Un budget de 40 MMDH par an
La mise en œuvre de ce chantier nécessitera un budget de 25 milliards de dirhams (MMDH) en 2024, a fait savoir Akhannouch. Ensuite, le budget annuel consacré aux aides directes s’élèvera à 29 MMDH à partir de 2026. Ce budget, a précisé Akhannouch, s'ajoute aux 10 MMDH mobilisés par l’Etat dans le cadre de la généralisation de l’Assurance maladie obligatoire (AMO) au profit des familles pauvres. Au total, c’est un budget annuel d’environ 40 MMDH qui sera mobilisé pour financer les deux chantiers à l’horizon 2026.
Pour financer ces deux chantiers, « le gouvernement a pris un certain nombre de mesures nécessaires », a fait savoir le chef de l’Exécutif. Ainsi, 20 MMDH seront tirés sur trois ans des ressources propres de l’État, alors que 6 MMDH seront financés par les recettes fiscales liées à la contribution sociale de solidarité versée par les entreprises, en complément des recettes fiscales provenant de l'activation de la contribution de compensation pour les biens et avoirs établis à l'étranger.
De plus, 15 MMDH seront mobilisés à travers la rationalisation, la mutualisation et la réorientation des dotations financières allouées à un ensemble de programmes d'appui antérieurs, dont notamment la Caisse de compensation. Au titre de l’année 2024 uniquement, 9 MMDH seront puisés des réserves du Fonds d’appui à la cohésion sociale.
Enfin, 12 MMDH seront progressivement mobilisés d'ici à l'année 2026, après un trimestre à compter du début du décaissement des subventions directes. Cela sera réalisé par le biais de la réforme progressive de la Caisse de compensation, conformément aux dispositions de la loi-cadre sur la protection sociale.

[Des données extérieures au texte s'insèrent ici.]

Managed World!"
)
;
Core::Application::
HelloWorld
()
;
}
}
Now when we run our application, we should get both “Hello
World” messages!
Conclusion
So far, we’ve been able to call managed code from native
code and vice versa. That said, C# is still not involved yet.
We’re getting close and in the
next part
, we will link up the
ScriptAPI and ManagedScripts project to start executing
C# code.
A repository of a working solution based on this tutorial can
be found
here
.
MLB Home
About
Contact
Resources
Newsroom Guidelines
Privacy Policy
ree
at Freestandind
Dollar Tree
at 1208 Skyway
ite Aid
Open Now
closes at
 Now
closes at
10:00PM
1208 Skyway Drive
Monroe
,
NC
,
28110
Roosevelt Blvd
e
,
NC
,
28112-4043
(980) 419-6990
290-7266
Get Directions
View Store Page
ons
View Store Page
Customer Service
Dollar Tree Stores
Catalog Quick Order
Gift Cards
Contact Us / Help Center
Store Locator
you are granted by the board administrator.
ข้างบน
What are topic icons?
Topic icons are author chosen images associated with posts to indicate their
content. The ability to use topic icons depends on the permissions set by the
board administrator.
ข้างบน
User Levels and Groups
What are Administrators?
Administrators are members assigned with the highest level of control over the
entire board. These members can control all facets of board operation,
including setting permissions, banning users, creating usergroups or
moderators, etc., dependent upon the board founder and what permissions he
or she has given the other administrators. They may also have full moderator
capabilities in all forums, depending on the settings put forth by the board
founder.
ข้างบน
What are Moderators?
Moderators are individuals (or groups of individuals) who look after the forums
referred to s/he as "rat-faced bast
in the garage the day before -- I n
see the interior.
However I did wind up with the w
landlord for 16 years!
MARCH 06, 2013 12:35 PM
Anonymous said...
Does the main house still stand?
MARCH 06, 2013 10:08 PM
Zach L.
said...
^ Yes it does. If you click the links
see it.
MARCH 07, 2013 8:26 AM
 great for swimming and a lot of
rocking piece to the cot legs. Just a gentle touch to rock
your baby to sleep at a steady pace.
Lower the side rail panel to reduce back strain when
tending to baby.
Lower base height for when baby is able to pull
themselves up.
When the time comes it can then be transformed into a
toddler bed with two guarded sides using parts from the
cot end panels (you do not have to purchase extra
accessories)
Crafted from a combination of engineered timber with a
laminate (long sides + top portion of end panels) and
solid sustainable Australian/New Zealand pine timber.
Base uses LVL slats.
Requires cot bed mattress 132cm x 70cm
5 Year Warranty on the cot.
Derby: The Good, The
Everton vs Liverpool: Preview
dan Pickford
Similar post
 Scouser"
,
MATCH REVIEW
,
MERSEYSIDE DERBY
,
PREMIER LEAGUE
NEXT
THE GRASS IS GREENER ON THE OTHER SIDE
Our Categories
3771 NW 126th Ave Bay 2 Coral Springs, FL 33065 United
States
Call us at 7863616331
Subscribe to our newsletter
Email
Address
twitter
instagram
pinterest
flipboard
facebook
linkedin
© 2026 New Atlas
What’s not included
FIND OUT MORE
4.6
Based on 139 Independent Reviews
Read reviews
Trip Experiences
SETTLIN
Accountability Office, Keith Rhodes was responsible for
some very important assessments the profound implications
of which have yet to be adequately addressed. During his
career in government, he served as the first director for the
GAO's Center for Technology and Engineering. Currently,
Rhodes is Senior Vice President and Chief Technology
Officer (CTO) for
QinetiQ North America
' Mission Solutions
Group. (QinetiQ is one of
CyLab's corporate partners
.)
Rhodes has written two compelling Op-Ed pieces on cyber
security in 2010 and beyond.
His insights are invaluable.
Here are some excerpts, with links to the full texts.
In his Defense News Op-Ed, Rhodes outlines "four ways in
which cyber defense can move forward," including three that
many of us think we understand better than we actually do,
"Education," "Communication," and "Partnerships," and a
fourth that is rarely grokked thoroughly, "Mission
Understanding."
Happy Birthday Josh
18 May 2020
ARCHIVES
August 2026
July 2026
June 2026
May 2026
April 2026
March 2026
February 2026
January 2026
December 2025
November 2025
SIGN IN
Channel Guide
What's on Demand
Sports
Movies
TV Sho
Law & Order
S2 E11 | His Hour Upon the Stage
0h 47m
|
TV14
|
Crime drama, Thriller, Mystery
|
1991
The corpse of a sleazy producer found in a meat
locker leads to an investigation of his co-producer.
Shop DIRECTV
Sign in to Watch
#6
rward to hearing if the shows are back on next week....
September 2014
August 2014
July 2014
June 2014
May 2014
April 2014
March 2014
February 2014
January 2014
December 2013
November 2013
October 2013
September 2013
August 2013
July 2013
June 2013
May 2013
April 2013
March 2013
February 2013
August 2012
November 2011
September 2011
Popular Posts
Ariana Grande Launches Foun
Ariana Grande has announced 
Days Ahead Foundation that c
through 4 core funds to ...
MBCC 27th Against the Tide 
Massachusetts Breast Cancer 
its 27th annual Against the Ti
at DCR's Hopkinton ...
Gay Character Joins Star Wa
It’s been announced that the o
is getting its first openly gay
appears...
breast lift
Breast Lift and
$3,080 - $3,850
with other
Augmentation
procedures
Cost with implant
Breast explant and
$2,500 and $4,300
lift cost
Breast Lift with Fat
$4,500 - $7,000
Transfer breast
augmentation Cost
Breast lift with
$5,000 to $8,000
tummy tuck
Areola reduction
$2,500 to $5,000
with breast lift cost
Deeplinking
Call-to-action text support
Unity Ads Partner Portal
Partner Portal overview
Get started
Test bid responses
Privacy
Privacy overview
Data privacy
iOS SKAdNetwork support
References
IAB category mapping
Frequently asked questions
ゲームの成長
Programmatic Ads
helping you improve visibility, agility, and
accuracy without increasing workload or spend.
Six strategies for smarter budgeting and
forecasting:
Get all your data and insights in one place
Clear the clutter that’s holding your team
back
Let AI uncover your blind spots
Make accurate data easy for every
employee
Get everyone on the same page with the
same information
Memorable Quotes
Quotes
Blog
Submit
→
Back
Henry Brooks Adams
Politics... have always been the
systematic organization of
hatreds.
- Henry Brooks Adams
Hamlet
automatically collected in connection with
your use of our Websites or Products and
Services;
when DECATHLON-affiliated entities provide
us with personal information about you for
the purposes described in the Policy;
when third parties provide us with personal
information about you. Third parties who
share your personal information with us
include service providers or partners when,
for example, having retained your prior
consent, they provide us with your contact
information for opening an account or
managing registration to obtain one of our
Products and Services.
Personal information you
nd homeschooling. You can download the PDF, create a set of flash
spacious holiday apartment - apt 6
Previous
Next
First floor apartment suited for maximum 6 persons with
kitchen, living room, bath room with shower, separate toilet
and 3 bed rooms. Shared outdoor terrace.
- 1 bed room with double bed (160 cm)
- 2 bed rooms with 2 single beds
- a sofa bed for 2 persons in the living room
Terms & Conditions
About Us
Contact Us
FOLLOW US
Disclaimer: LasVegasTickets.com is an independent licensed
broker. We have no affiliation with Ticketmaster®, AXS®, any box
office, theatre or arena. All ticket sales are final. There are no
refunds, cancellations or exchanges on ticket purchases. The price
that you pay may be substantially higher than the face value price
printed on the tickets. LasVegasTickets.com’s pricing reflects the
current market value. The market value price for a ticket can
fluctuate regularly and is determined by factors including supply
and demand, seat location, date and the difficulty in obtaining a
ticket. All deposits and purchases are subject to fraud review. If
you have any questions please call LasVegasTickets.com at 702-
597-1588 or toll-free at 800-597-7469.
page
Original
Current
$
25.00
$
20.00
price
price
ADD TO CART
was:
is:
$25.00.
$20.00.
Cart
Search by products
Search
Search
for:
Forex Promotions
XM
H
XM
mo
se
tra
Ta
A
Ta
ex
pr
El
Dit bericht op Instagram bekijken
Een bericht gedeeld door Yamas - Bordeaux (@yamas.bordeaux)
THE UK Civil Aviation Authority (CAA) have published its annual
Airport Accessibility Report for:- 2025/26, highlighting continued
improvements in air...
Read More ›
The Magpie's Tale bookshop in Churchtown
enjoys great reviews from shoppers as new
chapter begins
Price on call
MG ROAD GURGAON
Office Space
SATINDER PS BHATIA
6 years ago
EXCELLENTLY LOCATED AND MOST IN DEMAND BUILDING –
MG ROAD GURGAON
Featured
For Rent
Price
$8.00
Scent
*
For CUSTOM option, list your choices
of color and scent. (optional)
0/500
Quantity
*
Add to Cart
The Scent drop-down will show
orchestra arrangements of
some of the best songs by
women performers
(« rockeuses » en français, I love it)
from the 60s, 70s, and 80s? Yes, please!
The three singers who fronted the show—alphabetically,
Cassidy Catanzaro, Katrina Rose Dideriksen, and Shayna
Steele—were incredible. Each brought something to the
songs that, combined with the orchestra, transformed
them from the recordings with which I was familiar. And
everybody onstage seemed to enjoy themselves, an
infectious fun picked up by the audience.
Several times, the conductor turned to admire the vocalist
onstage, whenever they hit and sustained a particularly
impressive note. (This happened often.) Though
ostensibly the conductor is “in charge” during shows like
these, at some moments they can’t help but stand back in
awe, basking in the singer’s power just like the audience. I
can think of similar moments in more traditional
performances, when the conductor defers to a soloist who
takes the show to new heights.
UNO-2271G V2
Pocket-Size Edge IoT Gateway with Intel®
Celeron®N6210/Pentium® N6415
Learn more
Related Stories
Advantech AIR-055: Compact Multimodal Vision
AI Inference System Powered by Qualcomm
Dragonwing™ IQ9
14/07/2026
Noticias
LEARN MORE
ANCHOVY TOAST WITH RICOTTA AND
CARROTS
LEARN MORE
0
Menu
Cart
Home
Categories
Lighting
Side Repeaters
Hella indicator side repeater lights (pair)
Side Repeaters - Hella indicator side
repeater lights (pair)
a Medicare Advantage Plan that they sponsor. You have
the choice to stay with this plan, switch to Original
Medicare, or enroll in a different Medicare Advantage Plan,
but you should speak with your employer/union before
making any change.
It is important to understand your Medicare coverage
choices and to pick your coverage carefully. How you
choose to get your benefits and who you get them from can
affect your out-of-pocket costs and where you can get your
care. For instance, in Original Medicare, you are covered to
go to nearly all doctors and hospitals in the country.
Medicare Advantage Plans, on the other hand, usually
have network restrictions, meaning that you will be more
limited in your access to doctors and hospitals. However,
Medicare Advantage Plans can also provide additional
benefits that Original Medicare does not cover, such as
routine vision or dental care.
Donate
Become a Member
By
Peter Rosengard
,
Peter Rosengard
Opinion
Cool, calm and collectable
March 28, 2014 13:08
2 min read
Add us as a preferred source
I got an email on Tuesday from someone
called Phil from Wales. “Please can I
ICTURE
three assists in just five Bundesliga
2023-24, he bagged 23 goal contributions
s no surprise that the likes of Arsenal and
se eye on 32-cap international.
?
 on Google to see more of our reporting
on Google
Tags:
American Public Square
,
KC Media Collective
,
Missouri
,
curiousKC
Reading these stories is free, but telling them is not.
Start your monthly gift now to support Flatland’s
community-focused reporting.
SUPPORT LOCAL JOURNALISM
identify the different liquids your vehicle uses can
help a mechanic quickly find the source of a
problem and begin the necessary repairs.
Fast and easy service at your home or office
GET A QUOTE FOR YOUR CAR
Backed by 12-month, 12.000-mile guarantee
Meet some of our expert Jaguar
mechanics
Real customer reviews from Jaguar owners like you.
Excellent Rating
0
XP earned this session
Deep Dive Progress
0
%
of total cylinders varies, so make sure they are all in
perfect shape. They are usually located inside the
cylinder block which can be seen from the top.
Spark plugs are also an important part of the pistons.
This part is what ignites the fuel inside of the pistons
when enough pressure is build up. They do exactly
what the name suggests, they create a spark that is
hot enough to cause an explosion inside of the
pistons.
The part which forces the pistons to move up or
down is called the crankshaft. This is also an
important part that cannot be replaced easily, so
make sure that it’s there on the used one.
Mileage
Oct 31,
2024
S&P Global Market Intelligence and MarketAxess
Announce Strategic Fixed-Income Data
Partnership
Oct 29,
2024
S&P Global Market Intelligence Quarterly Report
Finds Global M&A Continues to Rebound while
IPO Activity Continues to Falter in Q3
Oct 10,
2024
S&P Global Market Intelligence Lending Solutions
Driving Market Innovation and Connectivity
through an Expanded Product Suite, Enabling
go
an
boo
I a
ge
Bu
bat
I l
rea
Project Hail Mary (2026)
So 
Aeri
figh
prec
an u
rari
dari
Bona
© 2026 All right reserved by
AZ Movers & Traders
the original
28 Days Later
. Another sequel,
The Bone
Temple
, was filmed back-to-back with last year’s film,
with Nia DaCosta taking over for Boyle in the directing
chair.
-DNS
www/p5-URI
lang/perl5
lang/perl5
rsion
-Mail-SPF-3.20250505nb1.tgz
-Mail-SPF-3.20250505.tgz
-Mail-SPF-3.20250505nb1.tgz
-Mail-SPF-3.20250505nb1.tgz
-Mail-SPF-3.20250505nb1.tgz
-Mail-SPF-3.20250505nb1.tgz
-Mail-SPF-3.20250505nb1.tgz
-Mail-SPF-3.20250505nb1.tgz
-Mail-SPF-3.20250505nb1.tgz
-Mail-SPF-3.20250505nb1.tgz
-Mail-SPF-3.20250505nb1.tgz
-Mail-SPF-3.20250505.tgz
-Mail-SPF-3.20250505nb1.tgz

La compensation, une réforme inévitable
Le chantier de la généralisation de la protection sociale coûtera donc des budgets colossaux, laissant l’Etat confronté à un choix crucial : la suppression du régime de la compensation. Comme l’explique Akhannouch, « Le budget de l’État ne sera pas en mesure de financer les aides sociales directes tout en supportant l’intégralité du coût du système de compensation ».
Ce choix est justifié par un autre facteur : « compte tenu de la faible équité sociale assurée par le système de soutien actuel en termes de ciblage des classes pauvres et vulnérables », argue le chef du gouvernement. Ce problème, notons-le, sera résolu avec la généralisation du registre social unifié (RSU), qui fut un prérequis pour le lancement des aides sociales directes.
La marge résultant de la réduction des dépenses de la compensation servira donc à compléter le financement du programme d’aides sociales directes. Cette réduction « progressive, partielle et limitée dans le temps entre 2024 et 2026 », précise Akhannouch, prendra la forme d’ « un plafonnement, et non d’une libération », afin de permettre aux familles qui nécessitent réellement ce soutien d’en bénéficier.
Bien qu’Akhannouch promette que « le soutien direct accordé dépassera de loin la valeur de la réduction de la compensation », les contours de cette réforme font encore l’objet de concertations élargies entre le gouvernement, les partis politiques, les syndicats et les autres partenaires sociaux et économiques.